* **Supplied passage**
* start *

In the case of Attorneys-General of States, the bill seeks to amend sections 195 and 211 of the constitution.

According to the Bill, the attorney- general of a state shall not be a member of any political party, and shall hold office for a single term of six years and no more, until he attains the age of sixty-five years, whichever is earlier.

Financial Independence

The 8th Assembly has also approved a Bill for an Act, seeking to make the office of the auditor-general for the Federation and for the states financially independent by placing them on the Consolidated Revenue of the Federation and of the State.

Similarly, another Bill seeking to separate the office of the accountant-general of the Federal Government from the office of the accountant-general of the Federation has been approved.

The Bill provides for new sections “84A – 84E” in section 84, which stipulates that. ‘There shall be an Accountant-General of the Federation.’ and ‘There shall be an Accountant-General of the Federal Government.’ respectively.

The Bill which proposes to guarantee independence for the office of the auditor-general for the Federation and for the State seeks to amend Section 6 of the First Alteration No.1, 2011, by inserting, in subsection (3), a new paragraph “(d)” “(d) office of the Auditor-General for the Federation.”

The Bill also seeks to alter Section 121 of the Principal Act by substituting for subsection (3), with a new subsection “(3)”: “Any amount standing to the credit of the- Auditor-General for the State, and Judiciary, in the Consolidated Revenue Fund of the State shall be paid directly to the said bodies respectively, in the case of judiciary, such amount shall be paid directly to the heads of the courts concerned.”

Council of State Membership

Also included in the proposed amendment the Bills for an Act seeking to include former leaders of the legislative arm of government as members of the Council of State.

The Nigerian Council of State is an organ of the Nigerian Government, which among other functions, advises the executive arm of government on policy making.

The Council, according to the 1999 constitution (as amended) comprises the President, who is the Chairman, the vice-president, who is the deputy chairman, all former presidents of the Federation and all former heads of government of the Federation, all former chief justices of Nigeria, the president of the Senate, the speaker of the House of Representatives, all the governors of the states of the federation and the attorney-general of the Federation.

* end *

* **Dataset rows**
* start *

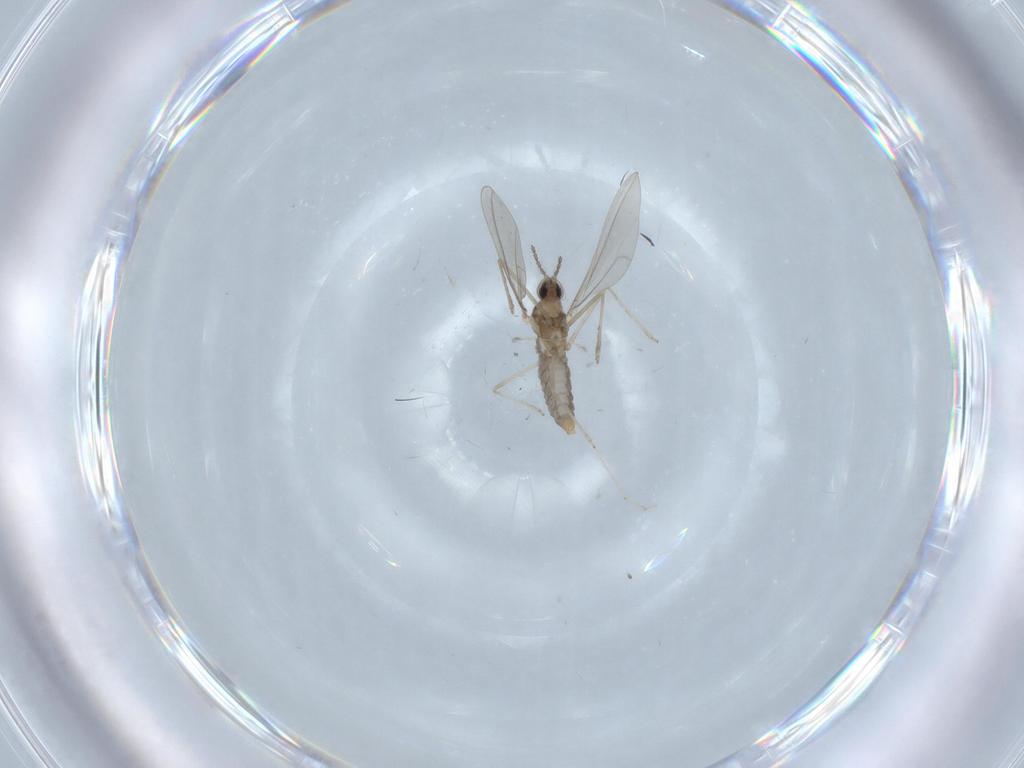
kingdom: Animalia
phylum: Arthropoda
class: Insecta
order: Diptera
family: Cecidomyiidae
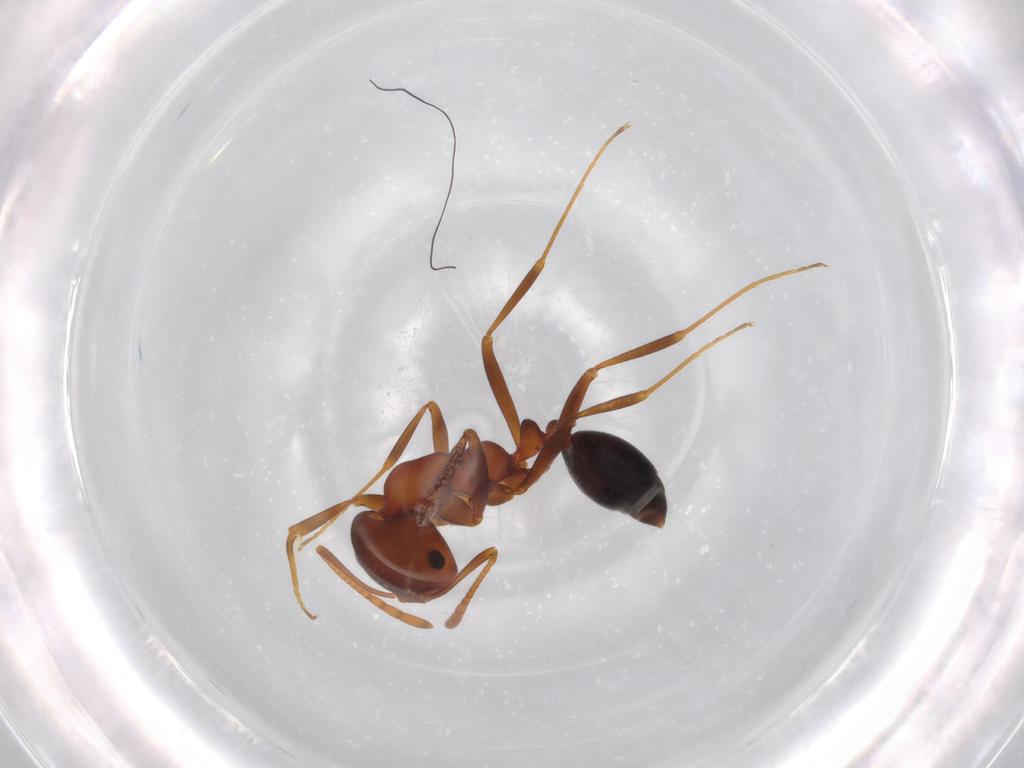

* end *

* **Written instruction A**
In the text on Nigeria's constitutional amendment bills, rewrite the paragraph beginning "The Council, according to the 1999 constitution" as a bulleted list of the Council's members.
* **Written instruction B**
Translate this sentence from the text on Nigeria's constitutional amendment bills into Spanish: "The Nigerian Council of State is an organ of the Nigerian Government, which among other functions, advises the executive arm of government on policy making."
* **Written instruction C**
Pick up the text on Nigeria's constitutional amendment bills after its final sentence, and continue it in the same style.

* **Final result A**
Under the 1999 constitution (as amended), the Council of State comprises:
- the President, as Chairman
- the vice-president, as deputy chairman
- all former presidents of the Federation and all former heads of government of the Federation
- all former chief justices of Nigeria
- the president of the Senate
- the speaker of the House of Representatives
- all the governors of the states of the federation
- the attorney-general of the Federation

* **Final result B**
El Consejo de Estado nigeriano es un órgano del Gobierno de Nigeria que, entre otras funciones, asesora al poder ejecutivo en la formulación de políticas.

* **Final result C**
But in a new amendment, the Bill is seeking to alter paragraph 5 of the Third Schedule to the Constitution to include former presidents of the senate and former speakers of the House of Representatives as members of the Council of State.

Life Pension for Presiding Officers:

As is in the case of the president and vice-president, another alteration to the constitution seeks to ensure life pensions for former senate president’s, deputy senate presidents, speakers of the House of Representatives and deputy speakers is also being perfected.

When eventually passed by the National Assembly and assented to, the Bills will ensure that past leaders of the three arms of government are fairly represented in the Council.

This is expected enhances equity and equality of the arms of government and strengthens the legislative institution.

“Part I of the Third Schedule to is altered in paragraph 5, by substituting for subparagraphs (e) and (f), new subparagraphs “(e)” and “(f)” – “(e) the President of the Senate and all former Presidents of the Senate; and (f) the Speaker of the House of Representatives; and all former Speakers of the House of Representatives.”

Access to Consolidated Revenue Fund

In another move to curtail the overbearing powers of the executive arm of government, the National Assembly is set to reduce the period within which the president or governor of a state can authorise withdrawal of fund from the Consolidated Revenue Fund in the absence of an Appropriation Act from 6 months to 3 months.

A Bill for An Act to alter the provisions of the Constitution of the Federal Republic of Nigeria, 1999 to reduce the period within which the President or the Governor of a State may authorise the withdrawal of monies from the Consolidated Revenue Fund in the absence of an Appropriation Act from 6 months to 3 months; and for related matters is being finalised.

The bill seeks to alter Section 82 of the constitution with the aim to reduce the period within which the president or the governor of a state may authorise the withdrawal of monies from the Consolidated Revenue Fund in the absence of an Appropriation Act.

The section is altered by substituting for the word, “six’’ in line 5, the word, ’’three’’; and deleting, in lines 5 and 6, the words “ or until the coming into operation of the Appropriation Act whichever is the earlier:”

Section 82 of the 1999 constitution (as amended) provides that: “If the Appropriation Bill in respect of any financial year has not been passed into law by the beginning of the financial year, the President may authorise the withdrawal of moneys in the Consolidated Revenue Fund of the Federation for the purpose of meeting expenditure necessary to carry on the services of the Government of the Federation for a period not exceeding six months or until the coming into operation of the Appropriation Act, whichever is the earlier.”

Parliamentary Immunity / Annual Presidential Briefing:

In a separate Bill the lawmakers seek to guarantee parliamentary immunity regarding words spoken or written at plenary sessions or Committee proceedings and institutionalise legislative bureaucracy in the Constitution.

This alteration also makes it mandatory for the president to attend a joint meeting of the National Assembly once a year to deliver a state of the nation address.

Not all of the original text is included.